Ze keek een beetje voor zich uit om de tijd te doden. De herinneringen aan de afgelopen week gecombineerd met het zachte geroezemoes rondom haar, zorgden voor een prettig, ietwat zweverig gevoel. Met open ogen doezelde ze weg. De beelden van die heerlijke dagen kwamen ongevraagd voorbij. Zon, zee, strand. Ze zag zichzelf in een strandstoel zitten en voelde de ontspanning die bij dat moment hoorde. Ineens zat ze naast Ingrid in de knalgele Renault. Ze waren op weg naar hotel Neptunus. Piepjes van een inkomend berichtje. ‘Rojo’ had er in het scherm van Ingrids mobiele telefoon gestaan. Een Nederlandse gast die Ingrid met een Spaans mobiel nummer belde… Het bleef merkwaardig. Ze onderdrukte een glimlach toen een schunnige gedachte over de man die op de passagiersstoel had gezeten bij haar opkwam. Al met al was dat met een sisser afgelopen. Gelukkig maar, want ze had zich er op die parkeerplaats en later in café De Pannenkoek behoorlijk over opgewonden. Zorgen gemaakt, kwam trouwens dichter in de buurt. Een dik uur na het incident op de parkeerplaats had Marianne al Dagmars stille, naargeestige theorieën met een brede grijns in rook op laten gaan. Nadat ze elkaar een minuut of tien uit het oog waren verloren, stond Marianne opeens weer naast haar. Met een big smile op haar gezicht vertelde ze zojuist Ingrid te hebben gesproken. Die had de Renault inmiddels verplaatst naar een parkeerplek op de boulevard, vlak onder een lantaarnpaal. Aansluitend gaf Marianne haar een vette knipoog die verdere uitleg overbodig maakte. Wel voegde ze eraan toe: ‘Ze is weer aan het feesten met haar gasten.’ Extra informatie waarmee ze duidelijk aangaf dat Ingrids verblijf op de donkere parkeerplaats niet meer inhield dan een kort, erotisch intermezzo tijdens diensttijd. Over eventuele repercussies liet ze zich niet uit. Dat was ook niet in de geest van de avond. Het draaide op dit tijdstip voornamelijk om lachen, gieren, brullen en feesten. Exact waar Ingrid nu weer mee bezig was. Eind goed, al goed.

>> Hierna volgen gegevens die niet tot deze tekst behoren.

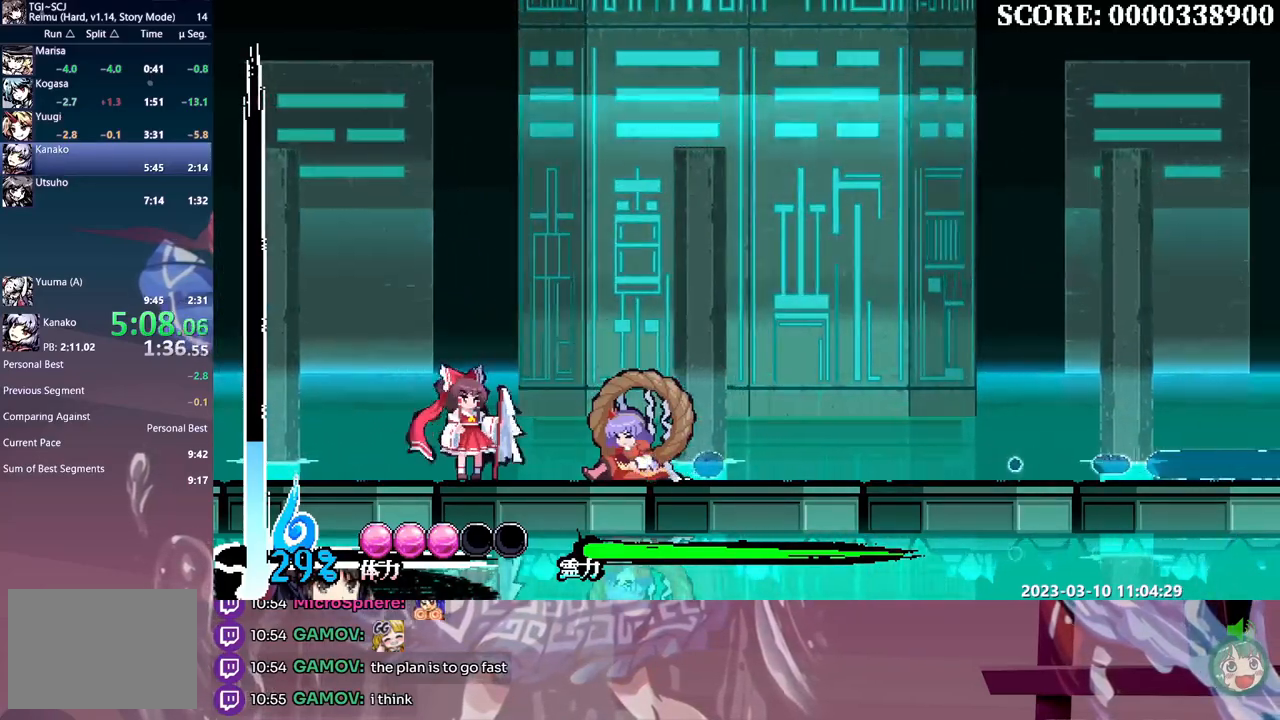
{"buttons": ["L1"], "events": [[150, "B", "up"], [333, "L1", "down"], [483, "DPAD_RIGHT", "up"]]}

Een haastige man die Dagmar op enkele centimeters passeerde, bracht haar weer terug in het heden. Ze knipperde een paar keer met haar ogen, waardoor de restanten van een heerlijke vakantie van haar netvlies werden geveegd. Haar blik gleed door de vertrekhal. Geen Marianne… geen Orlando.

De dag na hun uitstapje had ze hem gebeld en bedankt voor de geweldige avond. Tevens nodigde ze hem uit voor een etentje. Zonder woorden suggereerde ze dat dit toch wel het minste was wat zij terug kon doen. De waarheid was echter dat zij Orlando wilde zien. Hem horen praten, naar hem kijken, als verliefde tieners hand in hand over het strand lopen. Een versmeltende kus met op de achtergrond het geluid van de kabbelende branding als bonus. Genieten van een moment dat nooit meer terug zou komen. Als zij eenmaal in het vliegtuig naar Nederland zat, was de vakantie namelijk in alle opzichten over. Daarom had ze Orlando graag nog eenmaal willen ontmoeten. Het zou hoogstwaarschijnlijk de laatste maal zijn. Vakantieliefdes waren leuk voor scholieren. Op haar leeftijd lag dat anders.

Er kwam echter geen vervolg op hun eerste uitstapje. Met een stem waar de teleurstelling van afdroop, meldde Orlando dat hij de komende dagen tot over zijn oren in het werk zat. Elke avond had hij afspraken met klanten van het Bureau voor Toerisme. Wel zou hij alles op alles zetten om haar op het vliegveld te zien. Met gespeeld enthousiasme gaf ze haar vertrektijd door. Toen ze daarna de verbinding verbrak, schoot er een pijnscheut door haar maag. Orlando Pons had blijkbaar behoorlijk indruk op haar gemaakt, redeneerde zij nadat de teleurstelling een beetje was weggeëbd. Heel veel, zelfs.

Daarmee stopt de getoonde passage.